◆ **EXERCISE INSTRUCTIONS**
Reproduce the lines below verbatim. Pictures are to be omitted.

==*==

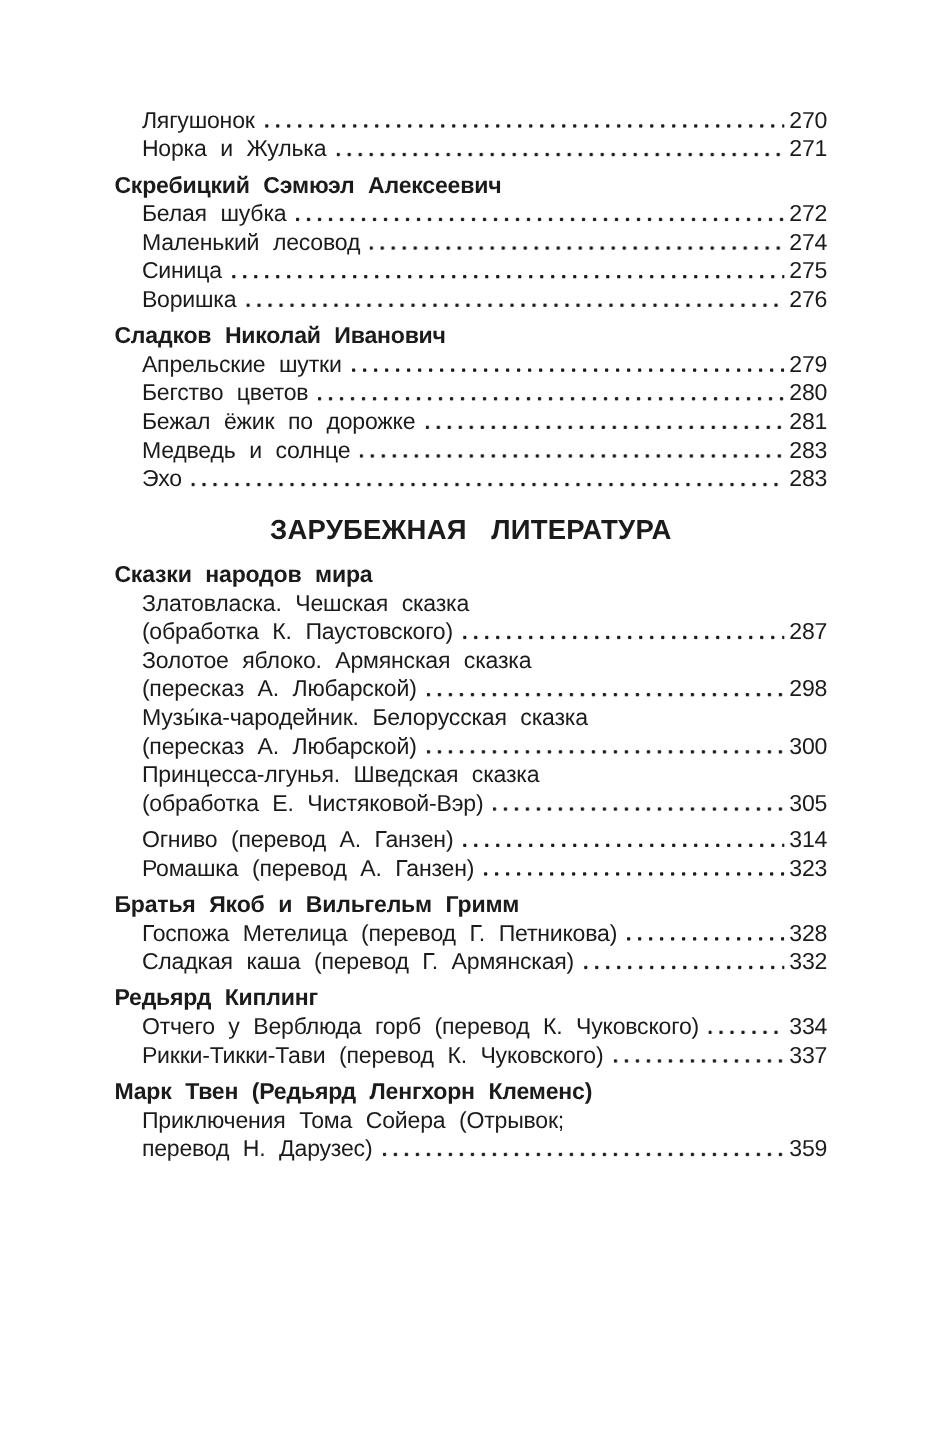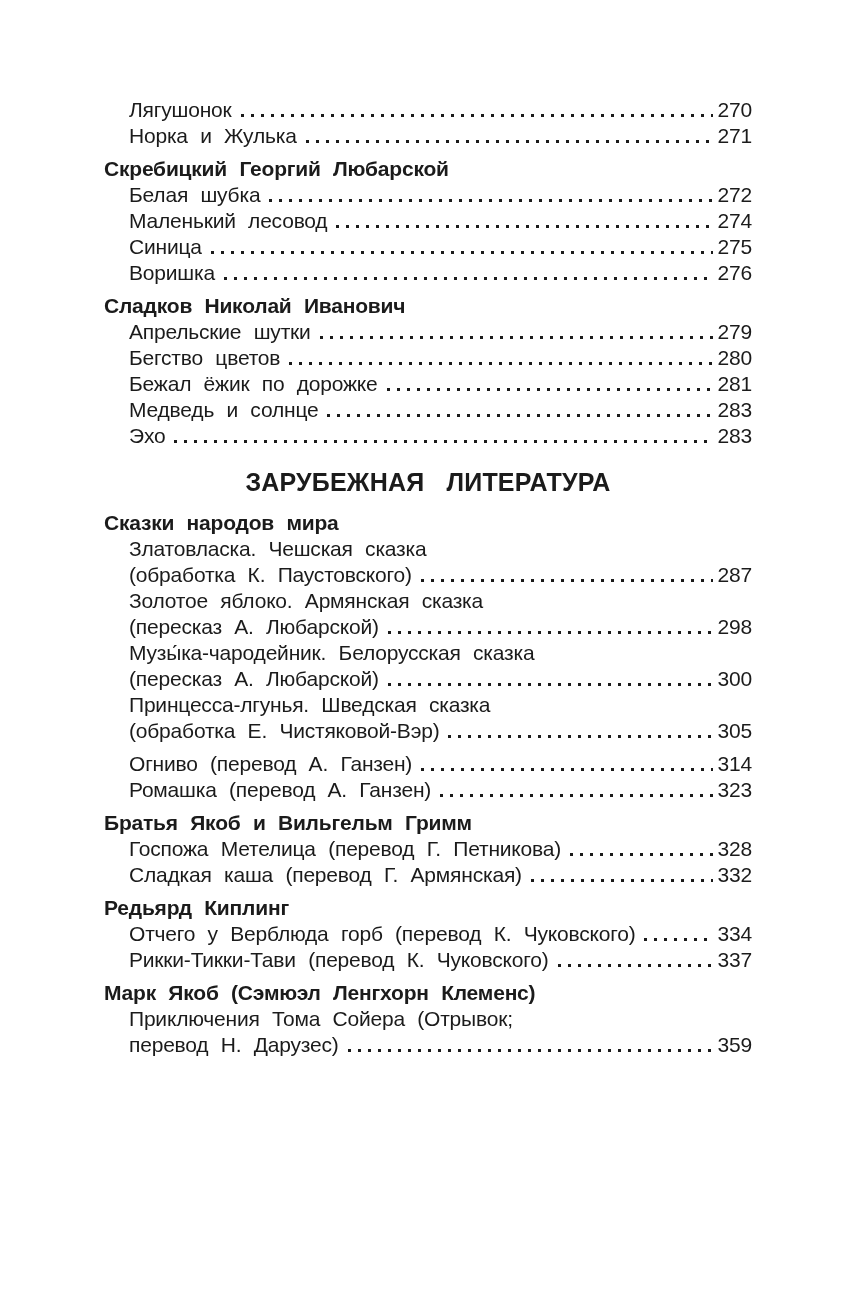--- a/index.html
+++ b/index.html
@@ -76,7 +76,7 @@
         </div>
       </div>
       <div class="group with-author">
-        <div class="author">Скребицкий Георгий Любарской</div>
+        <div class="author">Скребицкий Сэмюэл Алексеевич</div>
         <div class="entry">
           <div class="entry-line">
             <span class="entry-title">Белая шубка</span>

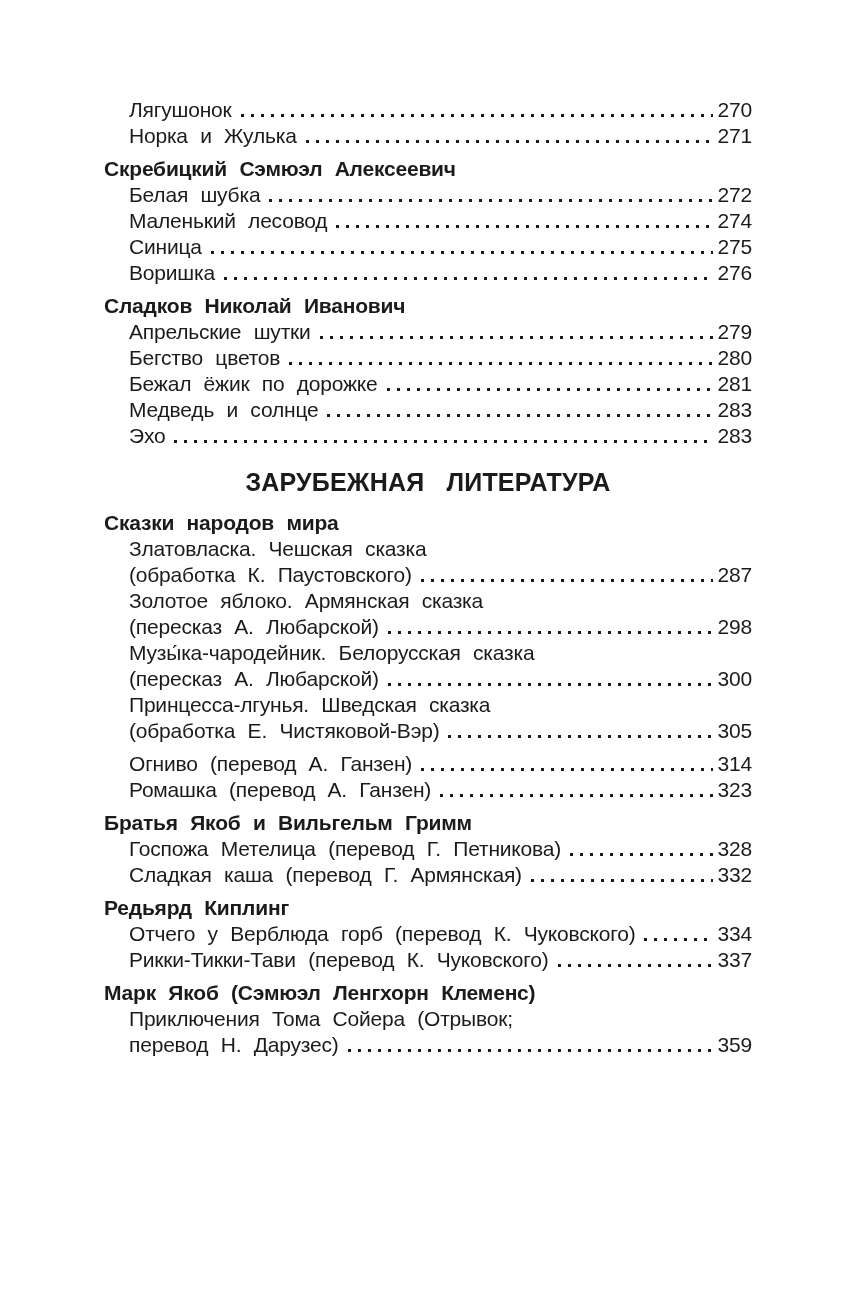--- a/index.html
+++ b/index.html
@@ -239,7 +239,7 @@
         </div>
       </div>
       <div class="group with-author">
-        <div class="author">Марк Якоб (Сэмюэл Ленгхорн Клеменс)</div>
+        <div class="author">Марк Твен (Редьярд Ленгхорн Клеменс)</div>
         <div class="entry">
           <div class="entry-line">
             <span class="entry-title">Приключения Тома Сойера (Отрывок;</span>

==*==

◆ **OUTPUT FOR THIS TASK**
--- a/index.html
+++ b/index.html
@@ -76,7 +76,7 @@
         </div>
       </div>
       <div class="group with-author">
-        <div class="author">Скребицкий Георгий Любарской</div>
+        <div class="author">Скребицкий Сэмюэл Алексеевич</div>
         <div class="entry">
           <div class="entry-line">
             <span class="entry-title">Белая шубка</span>

--- a/index.html
+++ b/index.html
@@ -239,7 +239,7 @@
         </div>
       </div>
       <div class="group with-author">
-        <div class="author">Марк Якоб (Сэмюэл Ленгхорн Клеменс)</div>
+        <div class="author">Марк Твен (Редьярд Ленгхорн Клеменс)</div>
         <div class="entry">
           <div class="entry-line">
             <span class="entry-title">Приключения Тома Сойера (Отрывок;</span>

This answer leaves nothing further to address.